Dalam aturan ini, bank wajib melaporkan penggunaan alih daya kepada BI dan bank sentral sendiri dapat menghentikan alih daya atau jasa pihak ketiga yang menurut penilaian BI dapat membahayakan kelangsungan usaha bank.
"Bank tetap bertanggung jawab atas pekerjaan yang dialihdayakan kepada perusahaan penyedia jasa," ungkap Kepala Biro Penelitian dan Pengaturan Perbankan BI, Irwan Lubis dalam perbincangannya kepada wartawan di Gedung BI, Jalan MH Thamrin, Jakarta, Selasa (13/12/2011).
SCROLL TO CONTINUE WITH CONTENT
Irwan mengatakan, penggunaan jasa pihak ketiga hanya digunakan sebagai pekerjaan penunjang saja bukan pekerjaan pokok. Ia mencontohkan seperti, call centre, telemarketing, jasa penagihan (debt collector), sales representatives, kurir, security, dan Office Boy.
"Bank tidak boleh melakukan alih daya yang mengakibatkan beralihnya tanggung jawab atau risiko dari obyek pekerjaan yang dialihdayakan kepada perusahaan penyedia jasa," ungkap Irwan.
Lebih jauh Irwan mengungkapkan pekerjaan penunjang tersebut setidaknya memenuhi kriteria seperti berisiko rendah, tidak membutuhkan kompetensi tinggi dibidang perbankan dan tidak terkait langsung dengan proses pengambilan keputusan yang mempengaruhi operasional bank.
"Khusus jasa penagihan yang bisa dialihdayakan adalah bagian kredit bermasalah saja. Jadi ketika masuk kredit bermasalah baru bisa jasa pihak ketiga menagihnya," tutur Irwan.

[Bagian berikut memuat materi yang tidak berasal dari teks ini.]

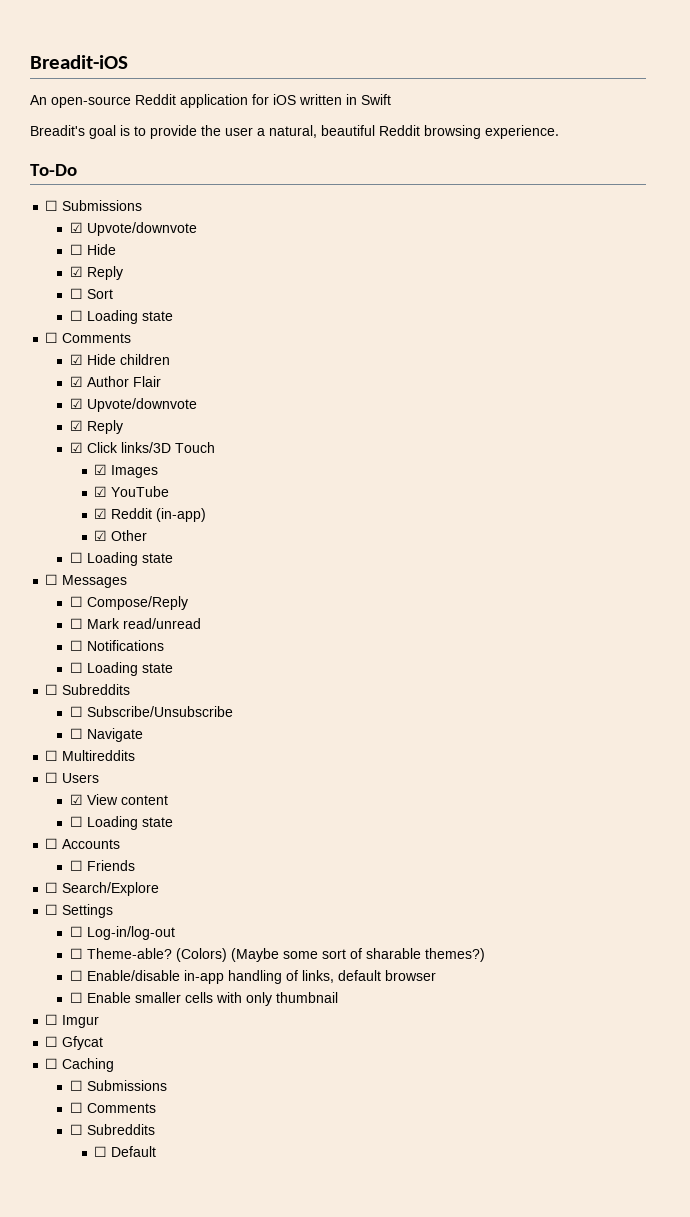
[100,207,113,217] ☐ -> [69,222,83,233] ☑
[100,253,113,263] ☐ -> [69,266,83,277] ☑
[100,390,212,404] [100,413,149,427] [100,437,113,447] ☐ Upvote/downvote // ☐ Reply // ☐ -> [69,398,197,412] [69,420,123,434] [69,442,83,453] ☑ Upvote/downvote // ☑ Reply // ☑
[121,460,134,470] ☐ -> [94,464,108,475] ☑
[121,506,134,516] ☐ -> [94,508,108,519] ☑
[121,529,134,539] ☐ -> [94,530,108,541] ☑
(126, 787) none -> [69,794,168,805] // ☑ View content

Aturan main jasa penagihan ini, sambung Irwan juga harus memenuhi kriteria yang ditetapkan bank sentral. "Seperti, berbadan hukum Indonesia, memiliki izin usaha yang masih berlaku, memiliki kinerja keuangan yang baik, memiliki SDM yang mendukung dan memiliki sarana dan prasarana," tambahnya.
"Pelanggaran akan PBI ini nantinya berupa teguran tertulis, penurunan tingkat kesehatan bank bahkan pembekuan kegiatan usaha tertentu," pungkasnya.